By Binoo Joshi, IANS

Jammu : Jammu and Kashmir has to elect its new assembly before Nov 20 this year, but the authorities are finding it tough to decide on an appropriate time what with the two-month-long Amarnath pilgrimage beginning in July and the holy month of Ramadan in September, with the security considerations an added worry.

According to election officials, the assembly elections will be conducted in four phases spread over two months.

The last elections in 2002 were also held in four phases, beginning in mid-August and ending by mid-October.

At least 400 companies of security personnel would be required to conduct the polls. Besides, more security is needed during the campaigning process and for protection of candidates. In the last elections, there were 709 candidates in the fray for the 87-member assembly.

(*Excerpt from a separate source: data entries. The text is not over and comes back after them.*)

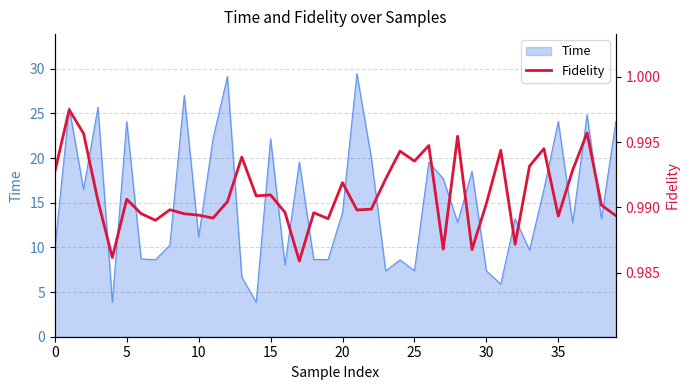

What is the highest value of the Time series?

29.5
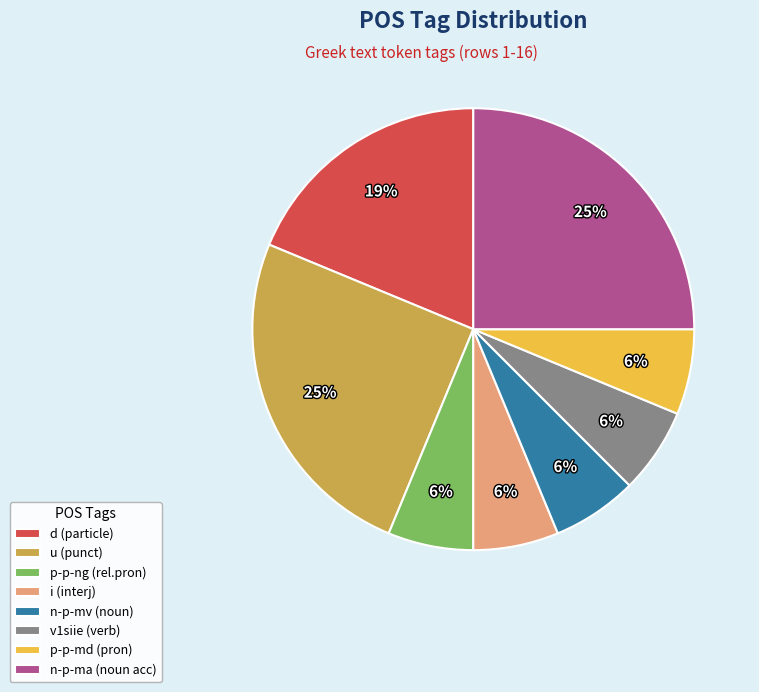

To the nearest percent, what portion does p-p-ng (rel.pron) represent?

6%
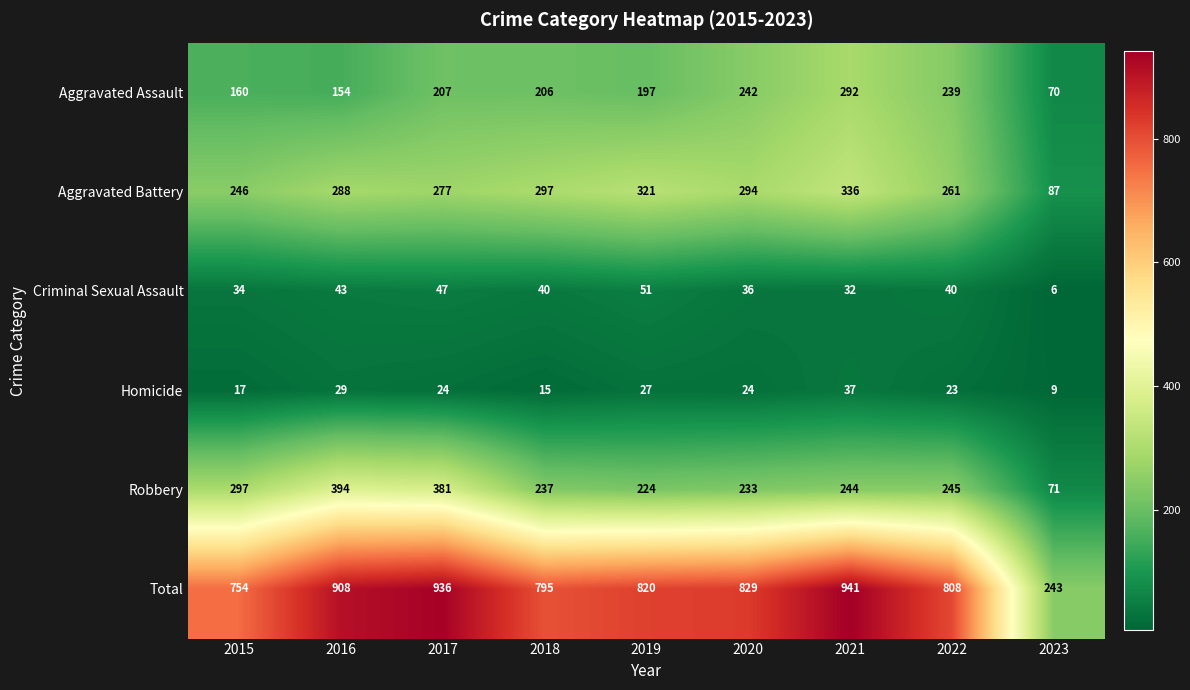

What is the sum of all Robbery values?

2326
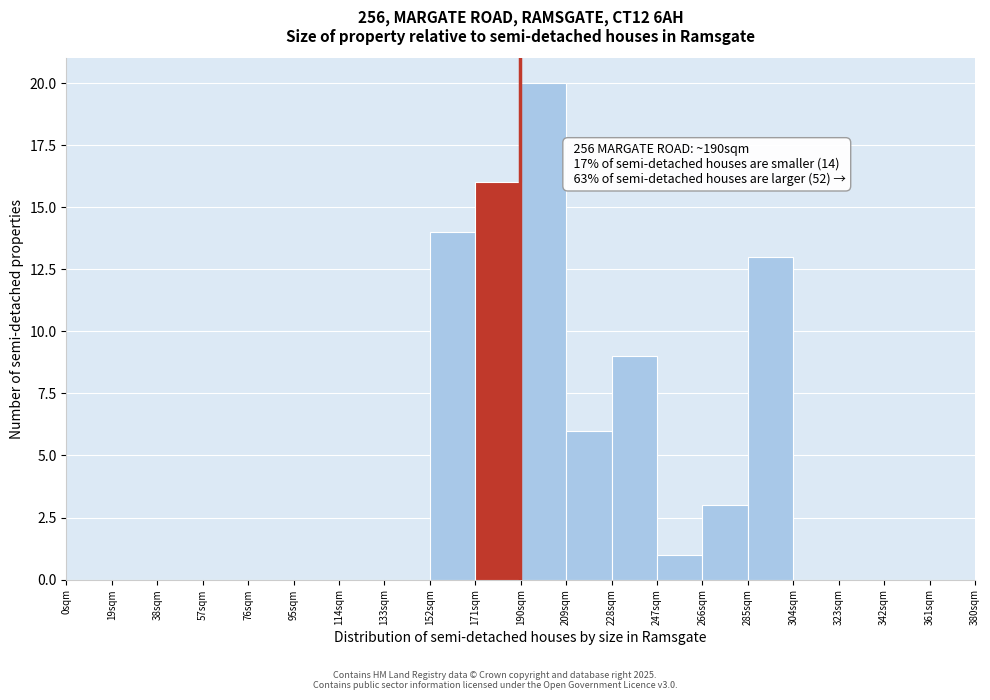

Which range on the x-axis has the tallest bar?

190 to 209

The Amarnath cave shrine in south Kashmir is expected to attract over 200,000 pilgrims from all over the country during the pilgrimage for which adequate security arrangements have to be made.

An election process around that time would be difficult, according to the officials. The pilgrimage would conclude Aug 16 – the full moon day of Shravan month of the Hindu calendar.

Ramadan, the month of fasting, begins in early September during which Muslims don’t eat or drink anything from dawn to dusk. Eid-ul-Fitr marking the end of Ramadan will be celebrated in the first week of October.

“The religious sentiments have to be taken into consideration before finalising the election dates,” the officials said.

The authorities also fear a rise in cross border infiltration levels, as the recent heavy snowfall has damaged the barbed wire fencing on the Indian side at many places along the Line of Control (LoC) that divides Kashmir between India and Pakistan.

The fencing was erected to check the infiltration of militants from Pakistan.

The fear of infiltration picking up in the run-up to the elections is also looming, said the officials.

The agencies are busy sifting through the militancy-related statistics and patterns for a security study. The officials have gathered the relevant data since 1990. They told IANS that the maximum number of 5,946 militancy-related incidents took place in 1995 – a year before the 1996 polls.

“Then the incidents kept declining before rising to 4,536 in 2001 – again a year before the 2002 polls.” But 2007 registered the least number of 1,058 incidents.

“The highest number of 1,424 civilian casualties was in 1996 while the least number of 399 was in 2007,” an official said quoting the data.

The highest number of casualties among security forces, of 613, was in 2001 while the same year witnessed the highest number of 2,020 terrorists killed.

According to these figures, till December 2007 there have been 66,722 militancy-related incidents in Jammu and Kashmir since militancy erupted in January 1990, with 16,685 civilians, 5,225 security force personnel and 20,501 terrorists killed.